Abstract

Abstract The past two years have been a landmark moment for violence prevention, with the publication of The Global Status Report on Violence Prevention 2014 ; a historic resolution on violence by the 67th World Health Assembly; and the release of multiple documents on violence by international and United Nations entities, with a corresponding building of momentum in scholarship. Most notably, in September 2015, the United Nations General Assembly adopted the 2030 Agenda for Sustainable Development , addressing the need for violence prevention at an unprecedented scale. In this context, more than ever, violence studies have become a field of its own right. Still, a systematic approach of the topic has been lacking, and no textbook yet synthesizes the knowledge of multiple disciplines toward a cogent understanding. This article is the fourth of a series of fifteen articles that will cover, as an example, an outline of the Global Health Studies course entitled, “Violence: Causes and Cures,” reviewing the major bio-psycho-social and structural-environmental perspectives on violence.
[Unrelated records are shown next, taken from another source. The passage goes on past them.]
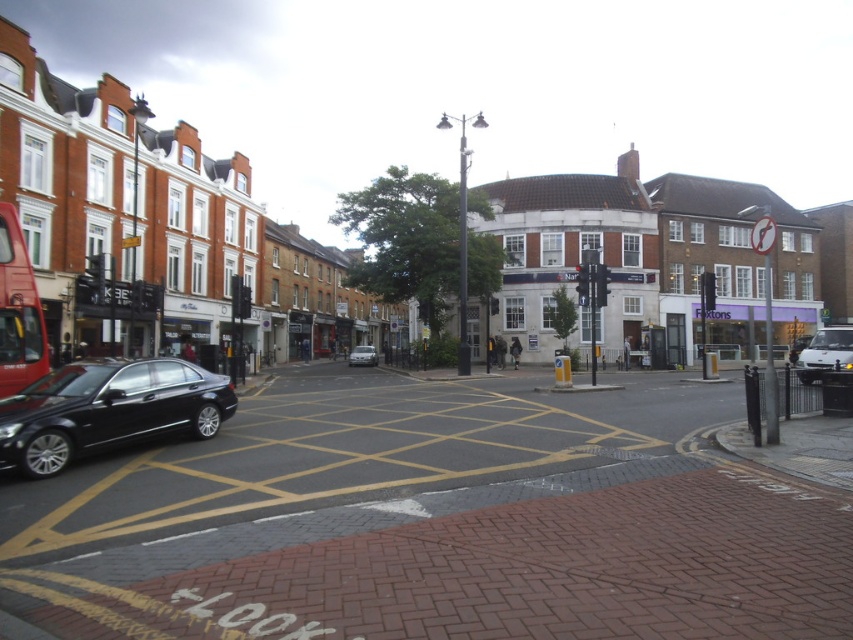
Question: Which point appears farthest from the camera in this image?

Choices:
 (A) (834, 332)
 (B) (0, 324)

Answer: (A)

Question: Does white matte van at right have a larger size compared to silver metallic car at center?

Choices:
 (A) yes
 (B) no

Answer: (A)

Question: Does matte red bus at left appear under white matte van at right?

Choices:
 (A) no
 (B) yes

Answer: (A)

Question: Considering the real-world distances, which object is closest to the silver metallic car at center?

Choices:
 (A) matte red bus at left
 (B) shiny black sedan at lower left

Answer: (A)

Question: Does white matte van at right have a larger size compared to silver metallic car at center?

Choices:
 (A) no
 (B) yes

Answer: (B)

Question: Which point appears farthest from the camera in this image?

Choices:
 (A) (368, 348)
 (B) (12, 337)
 (C) (824, 328)
 (D) (216, 378)

Answer: (A)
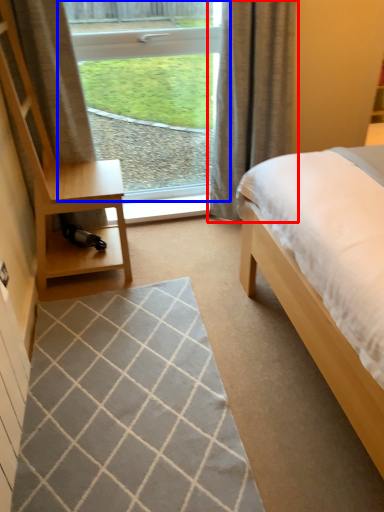
Question: Which object appears closest to the camera in this image, curtain (highlighted by a red box) or window (highlighted by a blue box)?

Choices:
 (A) curtain
 (B) window

Answer: (A)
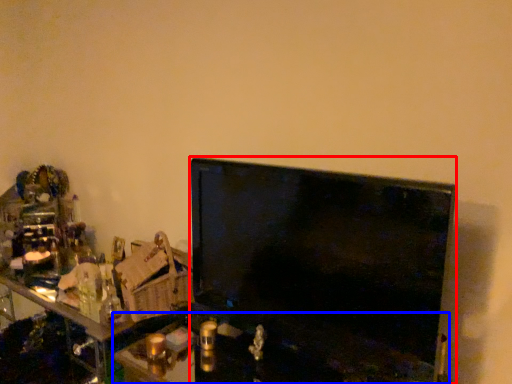
Question: Which object is closer to the camera taking this photo, television (highlighted by a red box) or computer (highlighted by a blue box)?

Choices:
 (A) television
 (B) computer

Answer: (B)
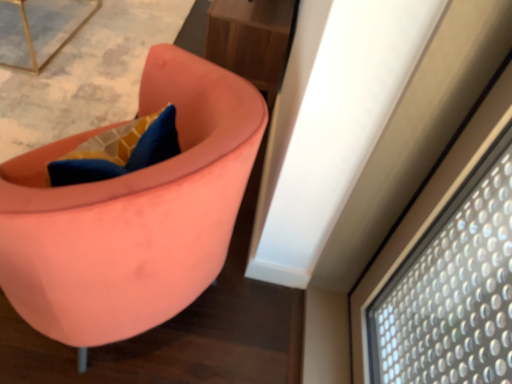
Question: Relative to metallic gold table at upper left, is wooden table at upper center in front or behind?

Choices:
 (A) front
 (B) behind

Answer: (B)

Question: From the image's perspective, relative to metallic gold table at upper left, is wooden table at upper center above or below?

Choices:
 (A) below
 (B) above

Answer: (A)

Question: Considering the real-world distances, which object is farthest from the metallic gold table at upper left?

Choices:
 (A) wooden table at upper center
 (B) matte pink chair at center

Answer: (B)

Question: Which of these objects is positioned closest to the matte pink chair at center?

Choices:
 (A) metallic gold table at upper left
 (B) wooden table at upper center

Answer: (B)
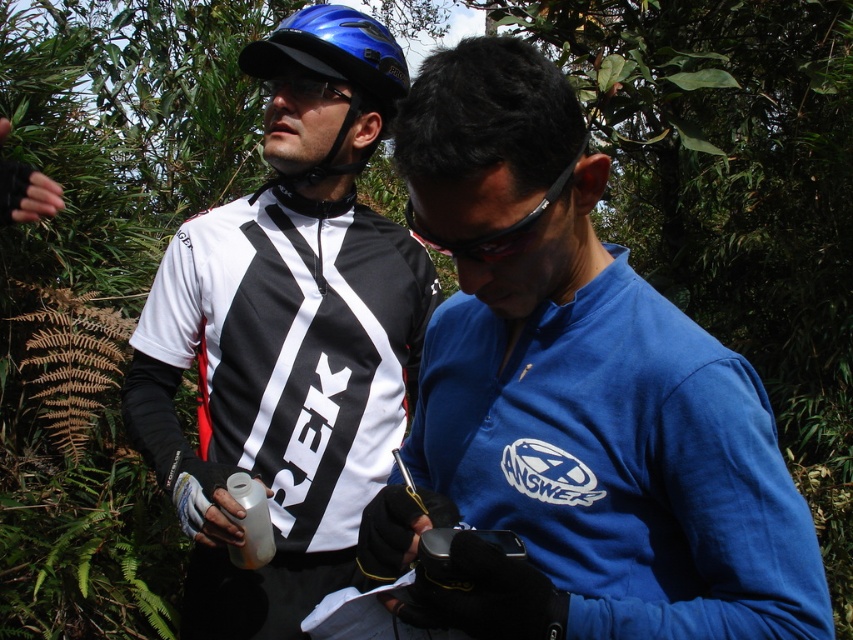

Based on the tenet that individual violence does not occur in isolation from social and cultural forces, it reviews the contributions of sociology and anthropology. Although much of sociology has shied away from the topic of violence other than through its study of deviance and crime, and much of anthropology's ethnographic methods have made research difficult in contexts of violent conflict, both bring new potentials. Concepts such as social belonging and cultural symbols can bring important insight into the nature of violence.